#### The task
Return the lines of the records from the one containing "order: Cephalaspidea" through the last line, both ends included, copying each line unchanged.

── Supplied data ──

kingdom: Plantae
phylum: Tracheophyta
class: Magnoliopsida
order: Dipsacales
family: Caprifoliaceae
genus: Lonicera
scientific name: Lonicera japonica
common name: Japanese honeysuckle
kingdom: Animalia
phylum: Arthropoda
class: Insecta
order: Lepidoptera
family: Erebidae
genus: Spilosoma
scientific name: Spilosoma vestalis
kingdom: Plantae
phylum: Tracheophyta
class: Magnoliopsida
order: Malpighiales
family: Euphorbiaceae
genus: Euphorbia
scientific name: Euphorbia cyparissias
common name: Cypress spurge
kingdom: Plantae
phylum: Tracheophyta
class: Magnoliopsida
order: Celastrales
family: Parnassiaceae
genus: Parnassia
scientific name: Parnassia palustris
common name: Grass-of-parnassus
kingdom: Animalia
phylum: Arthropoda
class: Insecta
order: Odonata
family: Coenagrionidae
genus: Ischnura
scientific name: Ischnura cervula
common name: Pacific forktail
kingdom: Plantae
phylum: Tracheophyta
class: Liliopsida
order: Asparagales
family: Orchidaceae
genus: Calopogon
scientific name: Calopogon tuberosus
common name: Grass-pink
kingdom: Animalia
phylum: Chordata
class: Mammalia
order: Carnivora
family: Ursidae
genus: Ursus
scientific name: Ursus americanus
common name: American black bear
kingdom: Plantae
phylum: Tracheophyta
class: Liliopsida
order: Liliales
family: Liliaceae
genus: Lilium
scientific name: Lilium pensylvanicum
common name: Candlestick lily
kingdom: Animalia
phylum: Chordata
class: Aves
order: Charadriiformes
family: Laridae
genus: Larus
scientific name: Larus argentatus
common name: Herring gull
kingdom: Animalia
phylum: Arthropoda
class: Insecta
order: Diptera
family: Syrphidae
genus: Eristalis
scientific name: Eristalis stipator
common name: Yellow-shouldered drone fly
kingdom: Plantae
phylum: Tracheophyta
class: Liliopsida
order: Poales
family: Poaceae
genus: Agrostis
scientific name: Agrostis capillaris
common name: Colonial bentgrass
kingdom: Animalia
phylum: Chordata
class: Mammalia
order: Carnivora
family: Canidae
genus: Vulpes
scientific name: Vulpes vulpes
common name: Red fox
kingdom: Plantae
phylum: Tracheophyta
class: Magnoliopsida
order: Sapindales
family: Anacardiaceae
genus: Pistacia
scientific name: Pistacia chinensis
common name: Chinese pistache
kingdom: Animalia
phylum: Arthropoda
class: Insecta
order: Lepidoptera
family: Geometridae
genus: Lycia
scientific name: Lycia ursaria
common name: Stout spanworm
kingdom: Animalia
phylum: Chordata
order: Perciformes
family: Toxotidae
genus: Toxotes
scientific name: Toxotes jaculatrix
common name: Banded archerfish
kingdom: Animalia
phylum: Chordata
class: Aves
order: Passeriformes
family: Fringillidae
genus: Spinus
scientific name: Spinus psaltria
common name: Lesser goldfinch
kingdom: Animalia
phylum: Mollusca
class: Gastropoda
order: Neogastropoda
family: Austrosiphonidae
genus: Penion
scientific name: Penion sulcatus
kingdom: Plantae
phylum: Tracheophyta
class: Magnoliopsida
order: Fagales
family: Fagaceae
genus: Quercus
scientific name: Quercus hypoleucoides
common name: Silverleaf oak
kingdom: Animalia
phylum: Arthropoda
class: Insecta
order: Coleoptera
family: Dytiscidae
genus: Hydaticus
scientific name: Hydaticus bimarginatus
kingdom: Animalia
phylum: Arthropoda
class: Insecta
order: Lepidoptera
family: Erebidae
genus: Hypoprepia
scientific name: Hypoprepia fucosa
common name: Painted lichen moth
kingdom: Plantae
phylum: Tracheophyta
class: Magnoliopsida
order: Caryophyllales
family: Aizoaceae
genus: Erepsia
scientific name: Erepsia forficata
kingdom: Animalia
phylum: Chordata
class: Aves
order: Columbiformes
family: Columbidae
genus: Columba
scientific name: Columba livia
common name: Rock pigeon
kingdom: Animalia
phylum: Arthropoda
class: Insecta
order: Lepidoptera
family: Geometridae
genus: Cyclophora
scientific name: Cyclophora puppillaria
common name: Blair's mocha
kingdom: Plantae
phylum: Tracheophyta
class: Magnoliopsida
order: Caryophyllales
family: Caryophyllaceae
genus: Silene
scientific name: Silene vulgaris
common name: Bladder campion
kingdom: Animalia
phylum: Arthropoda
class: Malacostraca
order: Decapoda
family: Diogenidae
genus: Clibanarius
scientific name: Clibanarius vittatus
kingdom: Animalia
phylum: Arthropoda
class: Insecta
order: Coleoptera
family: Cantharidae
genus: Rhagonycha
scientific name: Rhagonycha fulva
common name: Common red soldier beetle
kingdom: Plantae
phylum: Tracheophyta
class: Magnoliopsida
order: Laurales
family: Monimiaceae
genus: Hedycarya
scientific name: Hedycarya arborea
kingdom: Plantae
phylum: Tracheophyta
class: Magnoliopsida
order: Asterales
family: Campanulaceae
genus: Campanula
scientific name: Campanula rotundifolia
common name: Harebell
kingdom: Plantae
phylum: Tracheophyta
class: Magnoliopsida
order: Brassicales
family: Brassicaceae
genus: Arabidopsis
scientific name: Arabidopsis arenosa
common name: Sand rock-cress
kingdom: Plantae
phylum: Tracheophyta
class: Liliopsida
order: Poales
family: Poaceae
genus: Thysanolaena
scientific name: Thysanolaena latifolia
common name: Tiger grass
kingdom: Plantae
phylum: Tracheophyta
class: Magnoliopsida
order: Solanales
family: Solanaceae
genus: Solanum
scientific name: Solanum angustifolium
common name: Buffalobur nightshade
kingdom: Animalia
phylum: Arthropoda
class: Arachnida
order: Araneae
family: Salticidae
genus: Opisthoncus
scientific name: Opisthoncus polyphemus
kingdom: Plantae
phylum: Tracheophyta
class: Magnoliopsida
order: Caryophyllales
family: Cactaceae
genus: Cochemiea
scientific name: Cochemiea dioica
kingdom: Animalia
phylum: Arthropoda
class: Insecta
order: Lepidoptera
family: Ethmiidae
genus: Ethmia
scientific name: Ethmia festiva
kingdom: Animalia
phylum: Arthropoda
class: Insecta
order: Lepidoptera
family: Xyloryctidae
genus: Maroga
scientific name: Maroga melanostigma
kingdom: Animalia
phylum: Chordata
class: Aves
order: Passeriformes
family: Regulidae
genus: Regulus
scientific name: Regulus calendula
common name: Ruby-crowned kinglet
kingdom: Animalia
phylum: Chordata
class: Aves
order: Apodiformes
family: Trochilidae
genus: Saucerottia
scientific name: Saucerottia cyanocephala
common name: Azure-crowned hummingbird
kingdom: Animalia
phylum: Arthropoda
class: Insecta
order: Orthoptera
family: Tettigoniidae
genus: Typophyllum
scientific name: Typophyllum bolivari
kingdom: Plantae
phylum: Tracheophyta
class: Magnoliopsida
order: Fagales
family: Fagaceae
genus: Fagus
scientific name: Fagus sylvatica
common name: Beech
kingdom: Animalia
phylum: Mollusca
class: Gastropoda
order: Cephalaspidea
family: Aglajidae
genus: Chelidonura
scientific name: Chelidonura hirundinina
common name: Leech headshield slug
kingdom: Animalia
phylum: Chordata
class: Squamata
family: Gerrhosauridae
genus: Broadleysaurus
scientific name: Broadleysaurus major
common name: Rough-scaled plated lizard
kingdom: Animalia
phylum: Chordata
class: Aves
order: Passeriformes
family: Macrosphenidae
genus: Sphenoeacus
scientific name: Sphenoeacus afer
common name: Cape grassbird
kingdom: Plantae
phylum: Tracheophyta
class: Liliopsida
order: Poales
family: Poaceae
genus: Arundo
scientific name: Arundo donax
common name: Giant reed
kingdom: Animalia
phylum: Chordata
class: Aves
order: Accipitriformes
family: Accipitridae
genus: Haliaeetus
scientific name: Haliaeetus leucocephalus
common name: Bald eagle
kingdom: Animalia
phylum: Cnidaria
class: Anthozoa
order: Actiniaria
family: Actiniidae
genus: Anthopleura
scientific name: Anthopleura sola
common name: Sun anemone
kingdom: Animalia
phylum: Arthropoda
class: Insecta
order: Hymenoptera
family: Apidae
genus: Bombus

───

#### Written answer
order: Cephalaspidea
family: Aglajidae
genus: Chelidonura
scientific name: Chelidonura hirundinina
common name: Leech headshield slug
kingdom: Animalia
phylum: Chordata
class: Squamata
family: Gerrhosauridae
genus: Broadleysaurus
scientific name: Broadleysaurus major
common name: Rough-scaled plated lizard
kingdom: Animalia
phylum: Chordata
class: Aves
order: Passeriformes
family: Macrosphenidae
genus: Sphenoeacus
scientific name: Sphenoeacus afer
common name: Cape grassbird
kingdom: Plantae
phylum: Tracheophyta
class: Liliopsida
order: Poales
family: Poaceae
genus: Arundo
scientific name: Arundo donax
common name: Giant reed
kingdom: Animalia
phylum: Chordata
class: Aves
order: Accipitriformes
family: Accipitridae
genus: Haliaeetus
scientific name: Haliaeetus leucocephalus
common name: Bald eagle
kingdom: Animalia
phylum: Cnidaria
class: Anthozoa
order: Actiniaria
family: Actiniidae
genus: Anthopleura
scientific name: Anthopleura sola
common name: Sun anemone
kingdom: Animalia
phylum: Arthropoda
class: Insecta
order: Hymenoptera
family: Apidae
genus: Bombus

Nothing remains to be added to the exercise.